Here is the Json I have
[
{
"sectionid":"838096e332d4419191877a3fd40ed1f4",
"sequence":0,
"questions":[
{
"xid":"urn:com.mheducation.openlearning:lms.assessment.author:qastg.global:assessment_item:2a0f52fb93954f4590ac88d90888be7b",
"questionid":"d36e1d7eeeae459c8db75c7d2dfd6ac6",
"quizquestionid":"d36e1d7eeeae459c8db75c7d2dfd6ac6",
"qtype":"3",
"sequence":0,
"subsectionsequence":-1,
"type":"80",
"question":"<p>This is a simple, 1 question assessment for automation testing</p>",
"totalpoints":"5.0",
"scoring":"1",
"scoringrules":"{\"type\":\"perfect\",\"points\":5.0,\"pointsEach\":null,\"rules\":[]}",
"inputoption":"0",
"casesensitive":"0",
"suggestedscoring":"1",
"suggestedscoringrules":"{\"type\":\"perfect\",\"points\":5.0,\"pointsEach\":null,\"rules\":[]}",
"answers":[
"1"
],
"options":[
]
}
]
}
]
I want to parse this information out which will result in columns sectionid , sequence, xid, question.sequence, question.question(question text), answers
Here is what I have I have defined a schema for testing like this
import org.apache.spark.sql.types.{StringType, ArrayType, StructType,
StructField}
val schema = new StructType()
.add("sectionid", StringType, true)
.add("sequence", StringType, true)
.add("questions", StringType, true)
.add("answers", StringType, true)
finalDF = finalDF
.withColumn( "parsed", from_json(col("enriched_payload.transformed"),schema) )

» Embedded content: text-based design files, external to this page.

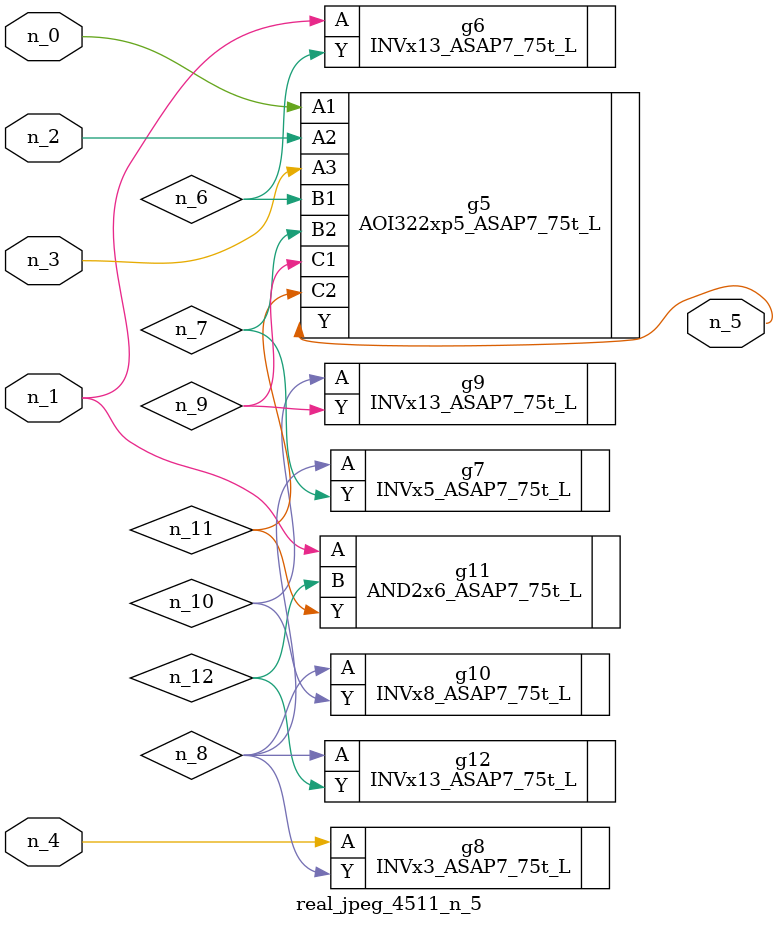
<source format=v>
module real_jpeg_4511_n_5 (n_4, n_0, n_1, n_2, n_3, n_5);

input n_4;
input n_0;
input n_1;
input n_2;
input n_3;

output n_5;

wire n_12;
wire n_8;
wire n_11;
wire n_6;
wire n_7;
wire n_10;
wire n_9;

AOI322xp5_ASAP7_75t_L g5 ( 
.A1(n_0),
.A2(n_2),
.A3(n_3),
.B1(n_6),
.B2(n_7),
.C1(n_9),
.C2(n_11),
.Y(n_5)
);

INVx13_ASAP7_75t_L g6 ( 
.A(n_1),
.Y(n_6)
);

AND2x6_ASAP7_75t_L g11 ( 
.A(n_1),
.B(n_12),
.Y(n_11)
);

INVx3_ASAP7_75t_L g8 ( 
.A(n_4),
.Y(n_8)
);

INVx5_ASAP7_75t_L g7 ( 
.A(n_8),
.Y(n_7)
);

INVx8_ASAP7_75t_L g10 ( 
.A(n_8),
.Y(n_10)
);

INVx13_ASAP7_75t_L g12 ( 
.A(n_8),
.Y(n_12)
);

INVx13_ASAP7_75t_L g9 ( 
.A(n_10),
.Y(n_9)
);


endmodule
</source>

But I am getting NULL in result columns the reason I think is my schema is not right. I am struggling to come up with right definition . How do I come up with correct json schema definition ?
I am using spark 3.0
CodePudding user response:
Try below code.
import org.apache.spark.sql.types._
val schema = ArrayType(
new StructType()
.add("sectionid",StringType,true)
.add("sequence",LongType,true)
.add("questions", ArrayType(
new StructType()
.add("answers",ArrayType(StringType,true),true)
.add("casesensitive",StringType,true)
.add("inputoption",StringType,true)
.add("options",ArrayType(StringType,true),true)
.add("qtype",StringType,true)
.add("question",StringType,true)
.add("questionid",StringType,true)
.add("quizquestionid",StringType,true)
.add("scoring",StringType,true)
.add("scoringrules",StringType,true)
.add("sequence",LongType,true)
.add("subsectionsequence",LongType,true)
.add("suggestedscoring",StringType,true)
.add("suggestedscoringrules",StringType,true)
.add("totalpoints",StringType,true)
.add("type",StringType,true)
.add("xid",StringType,true)
)
)
)